-------- Exercise inputs --------
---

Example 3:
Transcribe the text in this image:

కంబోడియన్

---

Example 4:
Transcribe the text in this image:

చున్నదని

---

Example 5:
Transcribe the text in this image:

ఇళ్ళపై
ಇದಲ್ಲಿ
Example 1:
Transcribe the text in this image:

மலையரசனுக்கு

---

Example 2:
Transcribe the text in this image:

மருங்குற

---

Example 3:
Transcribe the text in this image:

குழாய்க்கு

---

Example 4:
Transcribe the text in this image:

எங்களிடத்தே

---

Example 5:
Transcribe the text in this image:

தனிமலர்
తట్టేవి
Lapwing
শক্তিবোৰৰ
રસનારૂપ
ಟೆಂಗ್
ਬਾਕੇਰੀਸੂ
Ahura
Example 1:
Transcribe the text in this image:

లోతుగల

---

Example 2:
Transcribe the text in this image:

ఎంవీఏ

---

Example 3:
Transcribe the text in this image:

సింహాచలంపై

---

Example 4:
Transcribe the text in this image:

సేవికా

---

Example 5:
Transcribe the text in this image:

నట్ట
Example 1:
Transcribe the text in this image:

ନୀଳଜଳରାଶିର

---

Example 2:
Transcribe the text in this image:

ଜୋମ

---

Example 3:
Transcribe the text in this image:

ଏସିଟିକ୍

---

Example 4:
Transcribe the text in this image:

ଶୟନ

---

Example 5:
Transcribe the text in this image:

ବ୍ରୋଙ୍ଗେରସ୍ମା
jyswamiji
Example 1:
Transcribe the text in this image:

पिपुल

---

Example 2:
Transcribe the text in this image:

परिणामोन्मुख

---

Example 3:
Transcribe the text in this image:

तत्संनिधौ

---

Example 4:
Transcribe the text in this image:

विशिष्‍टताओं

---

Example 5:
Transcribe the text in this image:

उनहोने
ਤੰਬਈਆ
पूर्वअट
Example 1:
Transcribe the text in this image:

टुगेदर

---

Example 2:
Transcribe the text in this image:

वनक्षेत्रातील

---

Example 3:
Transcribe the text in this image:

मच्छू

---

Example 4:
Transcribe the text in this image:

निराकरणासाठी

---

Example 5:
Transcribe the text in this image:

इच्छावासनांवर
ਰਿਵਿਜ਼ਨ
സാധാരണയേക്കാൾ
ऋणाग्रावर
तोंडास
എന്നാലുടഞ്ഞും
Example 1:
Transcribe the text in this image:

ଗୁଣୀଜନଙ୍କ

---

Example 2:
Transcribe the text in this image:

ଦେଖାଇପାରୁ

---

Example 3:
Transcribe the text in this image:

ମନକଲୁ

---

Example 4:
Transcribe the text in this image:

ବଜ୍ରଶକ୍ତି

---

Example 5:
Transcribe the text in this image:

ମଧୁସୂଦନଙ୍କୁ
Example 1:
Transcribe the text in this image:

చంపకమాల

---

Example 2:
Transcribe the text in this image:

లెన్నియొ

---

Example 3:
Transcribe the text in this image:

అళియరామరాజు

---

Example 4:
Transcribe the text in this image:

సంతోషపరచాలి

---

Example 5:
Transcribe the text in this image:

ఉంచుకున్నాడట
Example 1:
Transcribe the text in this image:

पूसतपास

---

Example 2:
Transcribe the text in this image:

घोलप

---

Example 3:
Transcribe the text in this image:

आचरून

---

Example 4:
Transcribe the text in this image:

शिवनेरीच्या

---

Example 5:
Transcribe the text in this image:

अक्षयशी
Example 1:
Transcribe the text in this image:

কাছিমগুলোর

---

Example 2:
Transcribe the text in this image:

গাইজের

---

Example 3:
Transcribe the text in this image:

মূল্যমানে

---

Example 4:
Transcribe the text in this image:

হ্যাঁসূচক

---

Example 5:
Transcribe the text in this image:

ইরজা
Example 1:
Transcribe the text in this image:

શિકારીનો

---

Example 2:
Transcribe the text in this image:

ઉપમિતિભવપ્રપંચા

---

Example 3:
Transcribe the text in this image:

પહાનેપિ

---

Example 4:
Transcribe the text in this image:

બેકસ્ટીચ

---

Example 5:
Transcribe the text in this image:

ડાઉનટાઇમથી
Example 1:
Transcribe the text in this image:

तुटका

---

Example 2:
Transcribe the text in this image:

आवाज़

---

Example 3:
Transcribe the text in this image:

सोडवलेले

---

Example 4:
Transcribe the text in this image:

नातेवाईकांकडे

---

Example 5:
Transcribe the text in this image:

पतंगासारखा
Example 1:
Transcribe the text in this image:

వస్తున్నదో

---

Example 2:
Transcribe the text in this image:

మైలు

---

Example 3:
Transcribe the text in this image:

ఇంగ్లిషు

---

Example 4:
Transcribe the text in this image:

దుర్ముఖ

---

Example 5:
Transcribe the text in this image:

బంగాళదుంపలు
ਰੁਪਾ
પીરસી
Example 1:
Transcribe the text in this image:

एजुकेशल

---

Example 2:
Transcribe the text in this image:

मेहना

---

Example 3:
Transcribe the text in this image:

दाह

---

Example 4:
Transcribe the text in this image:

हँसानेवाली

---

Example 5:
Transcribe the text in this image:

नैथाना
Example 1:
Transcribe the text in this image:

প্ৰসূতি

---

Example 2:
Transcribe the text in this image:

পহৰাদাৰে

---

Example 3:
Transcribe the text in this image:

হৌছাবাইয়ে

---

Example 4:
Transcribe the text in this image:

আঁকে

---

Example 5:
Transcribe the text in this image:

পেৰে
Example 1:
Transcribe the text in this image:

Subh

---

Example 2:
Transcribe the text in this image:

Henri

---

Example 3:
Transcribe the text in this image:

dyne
--------
Exercise directions
Output all of the data exactly.

Problem solution
---

Example 3:
Transcribe the text in this image:

కంబోడియన్

---

Example 4:
Transcribe the text in this image:

చున్నదని

---

Example 5:
Transcribe the text in this image:

ఇళ్ళపై
ಇದಲ್ಲಿ
Example 1:
Transcribe the text in this image:

மலையரசனுக்கு

---

Example 2:
Transcribe the text in this image:

மருங்குற

---

Example 3:
Transcribe the text in this image:

குழாய்க்கு

---

Example 4:
Transcribe the text in this image:

எங்களிடத்தே

---

Example 5:
Transcribe the text in this image:

தனிமலர்
తట్టేవి
Lapwing
শক্তিবোৰৰ
રસનારૂપ
ಟೆಂಗ್
ਬਾਕੇਰੀਸੂ
Ahura
Example 1:
Transcribe the text in this image:

లోతుగల

---

Example 2:
Transcribe the text in this image:

ఎంవీఏ

---

Example 3:
Transcribe the text in this image:

సింహాచలంపై

---

Example 4:
Transcribe the text in this image:

సేవికా

---

Example 5:
Transcribe the text in this image:

నట్ట
Example 1:
Transcribe the text in this image:

ନୀଳଜଳରାଶିର

---

Example 2:
Transcribe the text in this image:

ଜୋମ

---

Example 3:
Transcribe the text in this image:

ଏସିଟିକ୍

---

Example 4:
Transcribe the text in this image:

ଶୟନ

---

Example 5:
Transcribe the text in this image:

ବ୍ରୋଙ୍ଗେରସ୍ମା
jyswamiji
Example 1:
Transcribe the text in this image:

पिपुल

---

Example 2:
Transcribe the text in this image:

परिणामोन्मुख

---

Example 3:
Transcribe the text in this image:

तत्संनिधौ

---

Example 4:
Transcribe the text in this image:

विशिष्‍टताओं

---

Example 5:
Transcribe the text in this image:

उनहोने
ਤੰਬਈਆ
पूर्वअट
Example 1:
Transcribe the text in this image:

टुगेदर

---

Example 2:
Transcribe the text in this image:

वनक्षेत्रातील

---

Example 3:
Transcribe the text in this image:

मच्छू

---

Example 4:
Transcribe the text in this image:

निराकरणासाठी

---

Example 5:
Transcribe the text in this image:

इच्छावासनांवर
ਰਿਵਿਜ਼ਨ
സാധാരണയേക്കാൾ
ऋणाग्रावर
तोंडास
എന്നാലുടഞ്ഞും
Example 1:
Transcribe the text in this image:

ଗୁଣୀଜନଙ୍କ

---

Example 2:
Transcribe the text in this image:

ଦେଖାଇପାରୁ

---

Example 3:
Transcribe the text in this image:

ମନକଲୁ

---

Example 4:
Transcribe the text in this image:

ବଜ୍ରଶକ୍ତି

---

Example 5:
Transcribe the text in this image:

ମଧୁସୂଦନଙ୍କୁ
Example 1:
Transcribe the text in this image:

చంపకమాల

---

Example 2:
Transcribe the text in this image:

లెన్నియొ

---

Example 3:
Transcribe the text in this image:

అళియరామరాజు

---

Example 4:
Transcribe the text in this image:

సంతోషపరచాలి

---

Example 5:
Transcribe the text in this image:

ఉంచుకున్నాడట
Example 1:
Transcribe the text in this image:

पूसतपास

---

Example 2:
Transcribe the text in this image:

घोलप

---

Example 3:
Transcribe the text in this image:

आचरून

---

Example 4:
Transcribe the text in this image:

शिवनेरीच्या

---

Example 5:
Transcribe the text in this image:

अक्षयशी
Example 1:
Transcribe the text in this image:

কাছিমগুলোর

---

Example 2:
Transcribe the text in this image:

গাইজের

---

Example 3:
Transcribe the text in this image:

মূল্যমানে

---

Example 4:
Transcribe the text in this image:

হ্যাঁসূচক

---

Example 5:
Transcribe the text in this image:

ইরজা
Example 1:
Transcribe the text in this image:

શિકારીનો

---

Example 2:
Transcribe the text in this image:

ઉપમિતિભવપ્રપંચા

---

Example 3:
Transcribe the text in this image:

પહાનેપિ

---

Example 4:
Transcribe the text in this image:

બેકસ્ટીચ

---

Example 5:
Transcribe the text in this image:

ડાઉનટાઇમથી
Example 1:
Transcribe the text in this image:

तुटका

---

Example 2:
Transcribe the text in this image:

आवाज़

---

Example 3:
Transcribe the text in this image:

सोडवलेले

---

Example 4:
Transcribe the text in this image:

नातेवाईकांकडे

---

Example 5:
Transcribe the text in this image:

पतंगासारखा
Example 1:
Transcribe the text in this image:

వస్తున్నదో

---

Example 2:
Transcribe the text in this image:

మైలు

---

Example 3:
Transcribe the text in this image:

ఇంగ్లిషు

---

Example 4:
Transcribe the text in this image:

దుర్ముఖ

---

Example 5:
Transcribe the text in this image:

బంగాళదుంపలు
ਰੁਪਾ
પીરસી
Example 1:
Transcribe the text in this image:

एजुकेशल

---

Example 2:
Transcribe the text in this image:

मेहना

---

Example 3:
Transcribe the text in this image:

दाह

---

Example 4:
Transcribe the text in this image:

हँसानेवाली

---

Example 5:
Transcribe the text in this image:

नैथाना
Example 1:
Transcribe the text in this image:

প্ৰসূতি

---

Example 2:
Transcribe the text in this image:

পহৰাদাৰে

---

Example 3:
Transcribe the text in this image:

হৌছাবাইয়ে

---

Example 4:
Transcribe the text in this image:

আঁকে

---

Example 5:
Transcribe the text in this image:

পেৰে
Example 1:
Transcribe the text in this image:

Subh

---

Example 2:
Transcribe the text in this image:

Henri

---

Example 3:
Transcribe the text in this image:

dyne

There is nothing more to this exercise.